→ **WORK TASK 1**:
In the post about getting a job while a parent has cancer, what kind of cancer did the writer's mother develop?
→ **WORK TASK 2**:
Print the passage of the post about getting a job while a parent has cancer that begins at the words "I am nineteen" and stops after "leave of absence.".

→ **SELECTED EXTRACT**:

Getting a job while my mom has cancer?
I am nineteen years old, and have recently returned to live at home. After graduating high school in MN, I went to college in LA and found myself totally overwhelmed by the new environment. I withdrew into myself, and ultimately took a year-long leave of absence.
Since I've been home, I've failed to get myself a job and my own apartment like I'd planned. I wanted those things in an effort to test myself so I could grow up, but I failed to motivate myself enough, or take the risks involved.
Then, recently, my mother developed breast cancer. She received surgery, but in the upcoming months as she recovers and undergoes chemo, she'll require a lot of care. That falls to me, since I'm constantly at home (I ensure she takes all her pills and does all her exercises, and I empty her drains).
Based on this, I think it doesn't make sense to get a full-time job (though I am currently working with my uncle part-time on a small start-up company). However, I view that as a crucial part of growing up, and I'm already disgusted with how long it's taken me to get on with it.

→ **PROVIDED MATERIAL**:
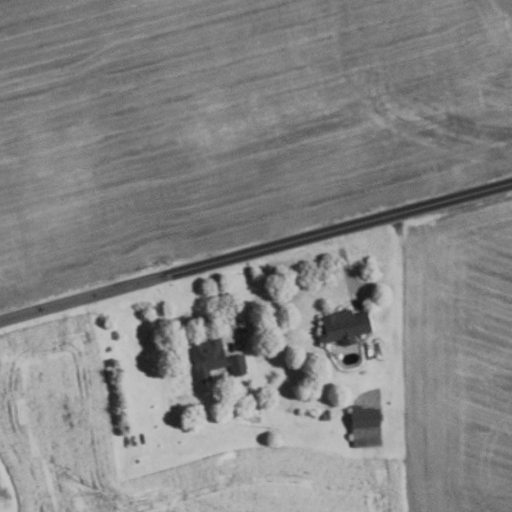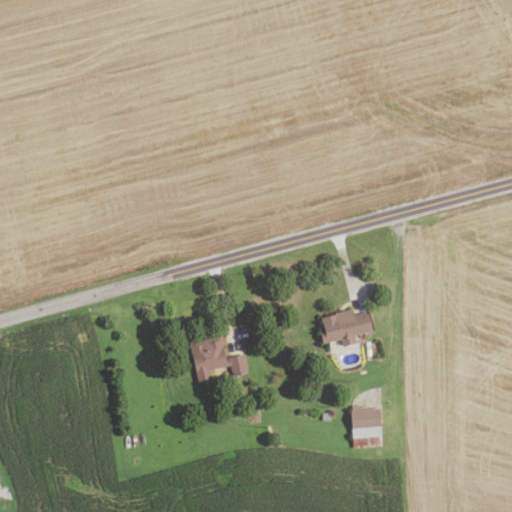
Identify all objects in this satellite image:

→ **EXERCISE OUTPUT 1**:
Breast cancer.

→ **EXERCISE OUTPUT 2**:
I am nineteen years old, and have recently returned to live at home. After graduating high school in MN, I went to college in LA and found myself totally overwhelmed by the new environment. I withdrew into myself, and ultimately took a year-long leave of absence.